▶ [EXTRACTED TEXT]
* * * *
Re: Timestamps with different precision / Timedeltas

Posted by Julien Le Dem <ju...@dremio.com>.

Here is a PR for the change in timestamp:
https://github.com/apache/arrow/pull/156

We should also clarify Date:
 https://issues.apache.org/jira/browse/ARROW-316

On Mon, Oct 3, 2016 at 3:23 PM, Julien Le Dem <ju...@dremio.com> wrote:

> I created a JIRA for the Timestamp type if you want to comment in it:
> https://issues.apache.org/jira/browse/ARROW-315
>
> On Mon, Oct 3, 2016 at 3:16 PM, Julien Le Dem <ju...@dremio.com> wrote:
>
>> consistency with Parquet a +
>> Parquet supports timestamp millis and micros (no nanos)
>> https://github.com/apache/parquet-format/blob/master/Logical
>> Types.md#datetime-types
>>
>> currently Arrow timestamps have a timezone field.
>> https://github.com/apache/arrow/blob/master/format/Message.fbs#L67
>> Wes: regarding your suggestion do we want to change timestamp as follows?
* * * *
▶ [DATA SUPPLIED]
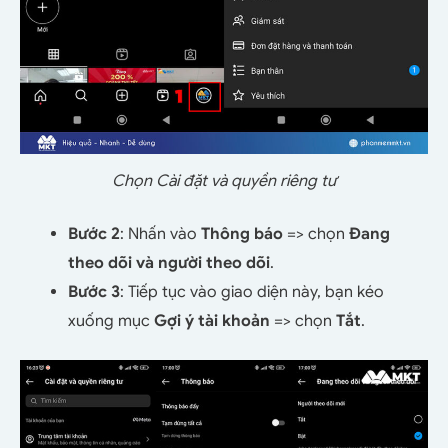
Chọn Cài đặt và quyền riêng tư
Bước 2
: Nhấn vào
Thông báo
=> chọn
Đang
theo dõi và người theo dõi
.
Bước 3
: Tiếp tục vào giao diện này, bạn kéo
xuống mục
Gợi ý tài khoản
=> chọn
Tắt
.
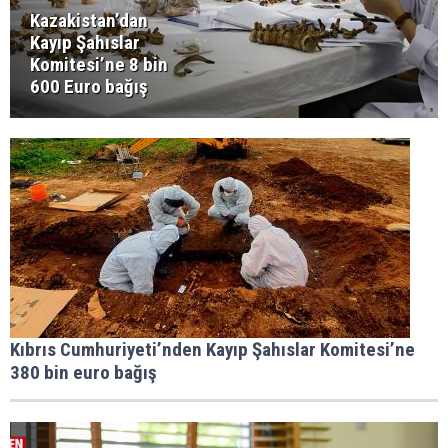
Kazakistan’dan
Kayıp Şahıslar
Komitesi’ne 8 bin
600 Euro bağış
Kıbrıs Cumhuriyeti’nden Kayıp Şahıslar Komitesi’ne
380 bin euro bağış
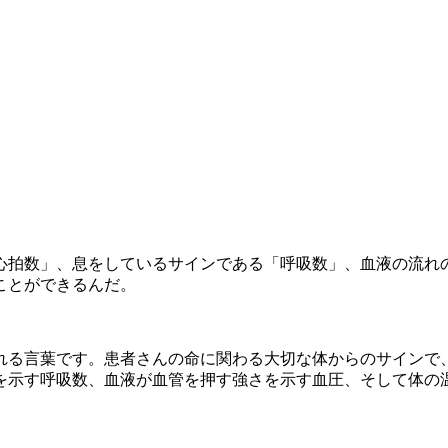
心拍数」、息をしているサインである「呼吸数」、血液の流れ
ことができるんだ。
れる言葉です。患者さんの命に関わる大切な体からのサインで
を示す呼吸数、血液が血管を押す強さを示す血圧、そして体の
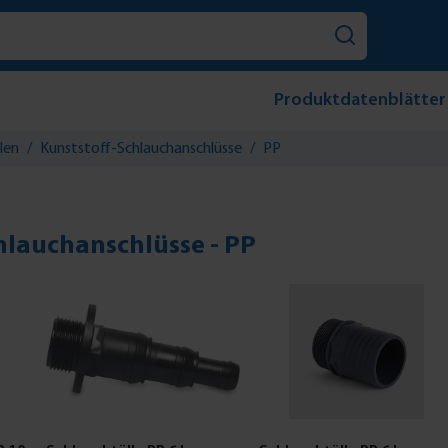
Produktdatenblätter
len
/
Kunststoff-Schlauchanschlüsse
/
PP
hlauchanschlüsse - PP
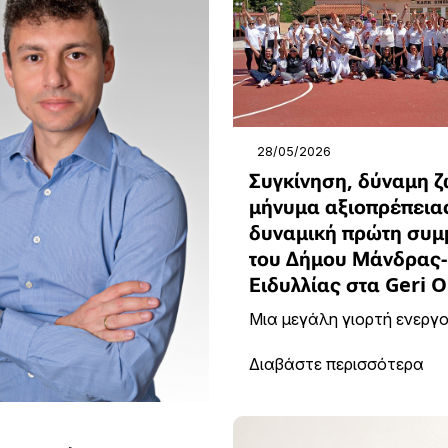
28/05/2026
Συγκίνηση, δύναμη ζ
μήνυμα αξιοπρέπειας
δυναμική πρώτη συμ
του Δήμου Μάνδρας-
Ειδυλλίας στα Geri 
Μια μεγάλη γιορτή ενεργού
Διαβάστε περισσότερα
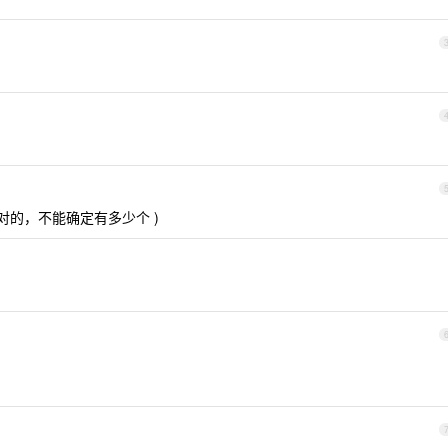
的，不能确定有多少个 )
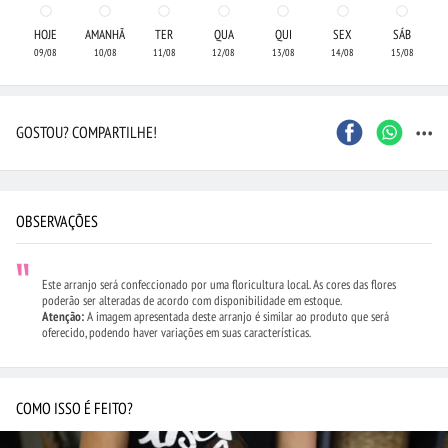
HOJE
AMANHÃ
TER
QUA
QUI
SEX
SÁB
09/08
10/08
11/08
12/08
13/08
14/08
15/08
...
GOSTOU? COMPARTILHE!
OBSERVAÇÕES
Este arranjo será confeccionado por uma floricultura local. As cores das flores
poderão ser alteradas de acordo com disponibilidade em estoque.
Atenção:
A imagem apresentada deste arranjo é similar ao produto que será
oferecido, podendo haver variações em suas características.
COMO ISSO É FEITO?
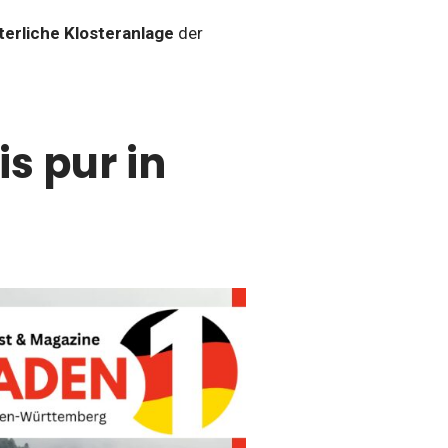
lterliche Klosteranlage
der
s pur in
* * * *
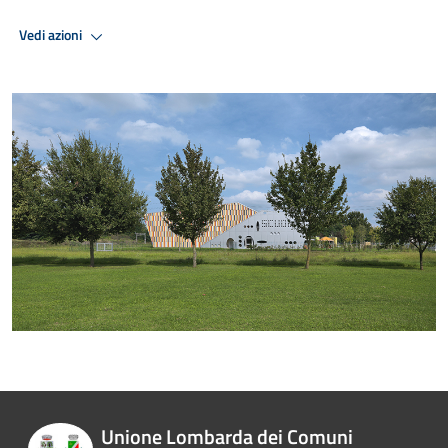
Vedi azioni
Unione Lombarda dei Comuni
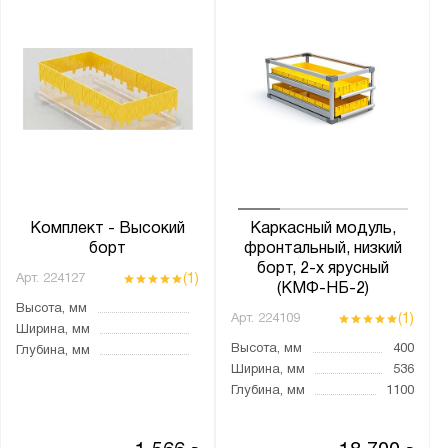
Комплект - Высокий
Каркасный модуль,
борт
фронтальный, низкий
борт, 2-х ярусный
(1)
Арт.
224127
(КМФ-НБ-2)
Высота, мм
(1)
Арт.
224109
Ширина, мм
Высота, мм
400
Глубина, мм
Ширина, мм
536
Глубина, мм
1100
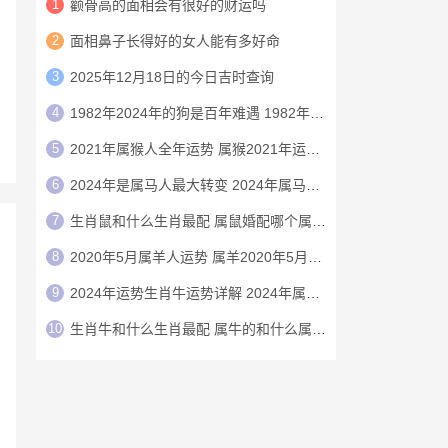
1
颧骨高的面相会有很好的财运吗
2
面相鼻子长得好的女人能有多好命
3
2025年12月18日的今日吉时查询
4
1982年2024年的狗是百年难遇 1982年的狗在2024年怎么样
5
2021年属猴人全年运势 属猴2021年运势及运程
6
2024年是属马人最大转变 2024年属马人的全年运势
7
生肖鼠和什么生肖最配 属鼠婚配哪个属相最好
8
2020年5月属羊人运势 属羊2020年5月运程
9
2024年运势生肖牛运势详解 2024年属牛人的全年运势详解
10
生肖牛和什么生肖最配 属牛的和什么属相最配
* * * *
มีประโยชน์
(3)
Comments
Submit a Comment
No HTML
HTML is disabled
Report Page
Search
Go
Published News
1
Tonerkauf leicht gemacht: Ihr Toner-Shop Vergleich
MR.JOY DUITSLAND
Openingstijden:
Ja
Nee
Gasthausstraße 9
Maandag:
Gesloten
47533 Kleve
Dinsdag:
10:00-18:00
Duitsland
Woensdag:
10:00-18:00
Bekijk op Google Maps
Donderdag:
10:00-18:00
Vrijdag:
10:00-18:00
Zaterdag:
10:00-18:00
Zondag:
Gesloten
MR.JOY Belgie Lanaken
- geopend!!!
* * * *
▶ [EXERCISE REQUIREMENTS] Copy out the part of the timestamp thread that opens with the words containing "On Mon, Oct 3, 2016 at 3:23" and closes with "a timezone field.", keeping every word and mark the same. You won't need the items to do this.

▶ [SOLUTION TO THIS EXERCISE]
On Mon, Oct 3, 2016 at 3:23 PM, Julien Le Dem <ju...@dremio.com> wrote:

> I created a JIRA for the Timestamp type if you want to comment in it:
> https://issues.apache.org/jira/browse/ARROW-315
>
> On Mon, Oct 3, 2016 at 3:16 PM, Julien Le Dem <ju...@dremio.com> wrote:
>
>> consistency with Parquet a +
>> Parquet supports timestamp millis and micros (no nanos)
>> https://github.com/apache/parquet-format/blob/master/Logical
>> Types.md#datetime-types
>>
>> currently Arrow timestamps have a timezone field.